Whenever a user asks a question, the SummaryPromptNode rephrases it to ensure the QAPromptNode understands it in the broader context of the conversation. For example, if you ask, "What is the capital of Italy?" and then you follow up with, "What should I see there?" the SummaryPromptNode rephrases the question to "What should I see in Rome?". The QA PromptNode is instructed to generate the answer based on the documents it receives in the prompt.

Here's a diagram illustrating a basic chat pipeline:

A chat pipeline with a summary prompt node, a list to strings utility prompt node, a retriever, ranker, and finally a generator propmpt node.

Text Analysis Pipelines

There are three kinds of text analysis pipelines: document similarity, file similarity, and named entity recognition. Document similarity pipelines search the document store for passages of text that are similar in meaning to the query text. File similarity pipelines find files semantically similar to those submitted in the query. Both types use a single retriever to locate and fetch relevant documents from the document store.

A diagram of a file similarity pipeline with a query and a retriever.

The named entity recognition pipeline identifies persons, organizations, locations, and miscellaneous entities by default. It's an indexing pipeline with a NERNode that runs through preprocessed documents and adds the extracted entities to the documents' metadata. It then sends the enriched documents to the document store.

Text-to-SQL Pipelines

These pipelines are specifically designed to work with databases and are currently optimized for Snowflake.
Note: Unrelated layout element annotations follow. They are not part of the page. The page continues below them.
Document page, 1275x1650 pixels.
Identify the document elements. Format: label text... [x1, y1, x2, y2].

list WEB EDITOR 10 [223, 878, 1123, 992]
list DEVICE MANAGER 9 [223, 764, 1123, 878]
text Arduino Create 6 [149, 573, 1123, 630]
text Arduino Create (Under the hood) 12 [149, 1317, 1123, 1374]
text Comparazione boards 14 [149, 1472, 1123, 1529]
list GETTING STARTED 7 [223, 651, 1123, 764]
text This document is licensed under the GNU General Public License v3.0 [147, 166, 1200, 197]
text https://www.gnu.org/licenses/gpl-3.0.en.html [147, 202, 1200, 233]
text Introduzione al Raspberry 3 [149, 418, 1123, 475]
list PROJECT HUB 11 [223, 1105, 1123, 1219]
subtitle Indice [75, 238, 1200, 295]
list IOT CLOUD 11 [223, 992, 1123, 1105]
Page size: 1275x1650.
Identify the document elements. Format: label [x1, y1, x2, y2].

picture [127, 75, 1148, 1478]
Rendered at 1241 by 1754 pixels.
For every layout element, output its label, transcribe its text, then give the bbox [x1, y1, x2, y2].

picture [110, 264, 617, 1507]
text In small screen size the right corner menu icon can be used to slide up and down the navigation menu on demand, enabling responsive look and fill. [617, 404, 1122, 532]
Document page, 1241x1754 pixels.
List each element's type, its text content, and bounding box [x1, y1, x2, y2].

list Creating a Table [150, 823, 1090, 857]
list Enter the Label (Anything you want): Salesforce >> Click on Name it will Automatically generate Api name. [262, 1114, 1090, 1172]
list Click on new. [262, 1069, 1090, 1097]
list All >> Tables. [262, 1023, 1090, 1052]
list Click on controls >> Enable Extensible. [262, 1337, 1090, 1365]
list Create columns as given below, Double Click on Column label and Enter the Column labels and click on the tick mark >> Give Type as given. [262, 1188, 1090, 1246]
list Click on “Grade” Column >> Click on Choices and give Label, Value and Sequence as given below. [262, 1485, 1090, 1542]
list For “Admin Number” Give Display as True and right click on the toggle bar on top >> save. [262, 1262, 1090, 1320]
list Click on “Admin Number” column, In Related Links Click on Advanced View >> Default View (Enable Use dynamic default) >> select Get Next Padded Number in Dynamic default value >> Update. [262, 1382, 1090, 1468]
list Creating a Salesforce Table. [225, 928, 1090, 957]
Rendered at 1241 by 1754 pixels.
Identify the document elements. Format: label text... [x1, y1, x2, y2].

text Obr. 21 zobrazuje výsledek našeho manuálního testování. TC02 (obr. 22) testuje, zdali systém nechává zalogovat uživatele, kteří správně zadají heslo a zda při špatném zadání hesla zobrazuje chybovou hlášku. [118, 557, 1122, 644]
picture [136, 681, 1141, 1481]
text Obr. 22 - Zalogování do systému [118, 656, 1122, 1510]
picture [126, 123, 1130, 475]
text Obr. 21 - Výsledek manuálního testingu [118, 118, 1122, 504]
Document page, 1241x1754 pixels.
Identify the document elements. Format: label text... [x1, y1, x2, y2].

You can use them to interact with your databases using natural language queries. When you type a text query, the pipeline processes it, converts it into SQL and returns both the answer and the SQL table retrieved from the database. This way, you can quickly access your data without writing complex queries yourself.

There are two types of text-to-SQL templates:

  • Simple question answering pipeline that accepts text queries and returns an answer together with the SQL table. Use this template if you have up to 50 tables in your database.
  • RAG question answering pipeline with an additional retrieval and ranking step before generating the SQL. To use it effectively, you must first prepare table descriptions and upload them to deepset Cloud.
    Use this template if you have a large database with over 50 tables.

This diagram illustrates the basic text-to-SQL pipeline:

In the RAG text-to-SQL pipeline, the Retriever first fetches the relevant table names based on their descriptions in deepset Cloud and passes them to PromptNode. PromptNode builds a SQL query with these table names and sends it to SnowflakeExecutor, which queries the Snowflake database. SnowflakeExecutor retrieves the relevant table and sends it to PromptNode, which uses it to generate an answer and a resulting table.